Monitoro seus ninhos e a localização deles sempre no período de reprodução, vejo-as nascer e crescer, tendo colocado nome em todas. O grupo de Ursinhas de Mamãe Ursinha, se reproduz na zona rural de São Felipe, e foi lá que seis meses depois, no período de reprodução eu as encontrei e também um outro rebanho de sofrê com o sofrê solitário no meio. Ao me avistar ele se achegou, cantou por alguns minutos, depois voltou para seu grupo. Outro fato interessante é o de um pica-pau solitário (Colaptes campestris), único na Região do Recôncavo, que convive no grupo das Ursinhas e que todo ano pode ser visto sozinho, pousado na arvore onde as Ursinhas do grupo de Dougue se reproduz. Há oito anos este solitário pica-pau, acompanha e convive no grupo das Ursinhas.
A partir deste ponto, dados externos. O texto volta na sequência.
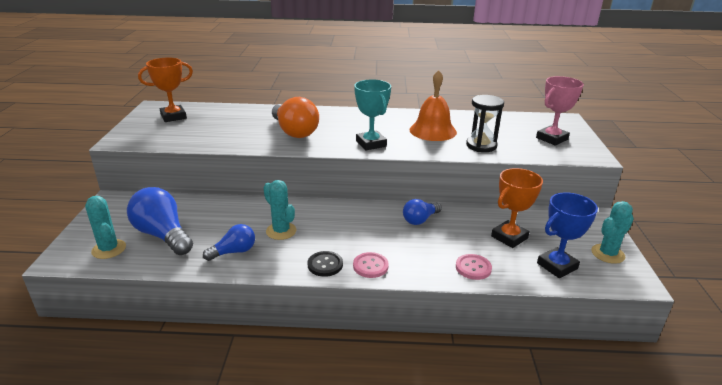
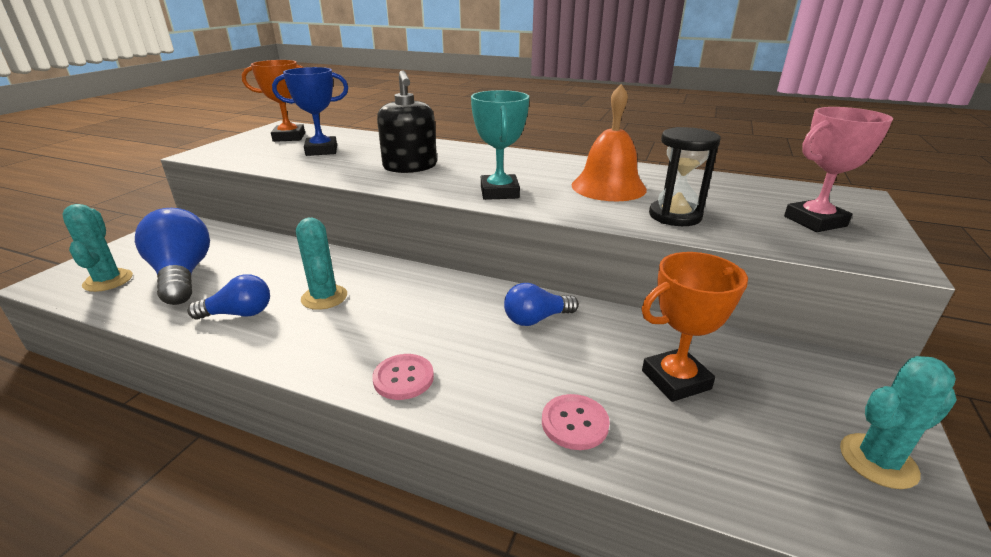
camera: 20 degrees right, 0 degrees up
orange light bulb [272,97,319,138] -> black soap dispenser [377,70,437,173]
black button [308,251,343,277] -> none
blue trophy [537,192,598,278] -> blue trophy moved to [272,67,348,156]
Numa fazenda embargada no apesar de ser área de ocorrência de caboclinho (Sporophila bouvrenil bouvrenil), ali não havia mais nenhum, devido aos crimes contra a espécie praticados antes do inicio do nosso trabalho. E devido a reintrodução havia algum grupo de papa-capim (Sporophila nigricollis). Soltei um caboclinho, esperando que nas próximas apreensões houvesse outros dessa espécie para repovoar a área. No dia seguinte à soltura, o caboclinho estava a comer sementes de capim, as seis horas da manhã junto com o rebanho de papa capim. Por uma semana nós o monitoramos no rebanho, até que os papa-capim migraram para se reproduzir e ele foi junto. Após a reprodução voltaram, e ele voltou também, com seu pequeno rebanho de cinco caboclinhos.

A vida nas Florestas:

Os pássaros vivem em harmonia e companheirismo com outros da mesma espécie e de espécie diferentes. E com as demais espécies animais. Por diversas vezes presenciei, aves se alimentando na companhia de coelhos e preás. Também tive oportunidade de presenciar esses mesmos animais brincando. Não há agressão, nem perseguição, nem ciúme no mundo animal. Quando jovens todos os Pássaros Silvestres correm atrás de outros pássaros adultos de espécies diferentes, que simplesmente correm e não os enfrentam ou os machucam pois sabem tratar-se de filhotes. Não há brigas entre pássaros da mesma espécie ou de espécies diferentes por disputa de território ou de alimentos. As brigas ocorrem entre pássaros da mesma espécie apenas no período de acasalamento e o motivo é a disputa pela fêmea. Eles podem atracar-se e permanecer assim por minutos a fio, terminam se machucando, mas não matando-se.

Publicado originalmente em 21 de março de 2009.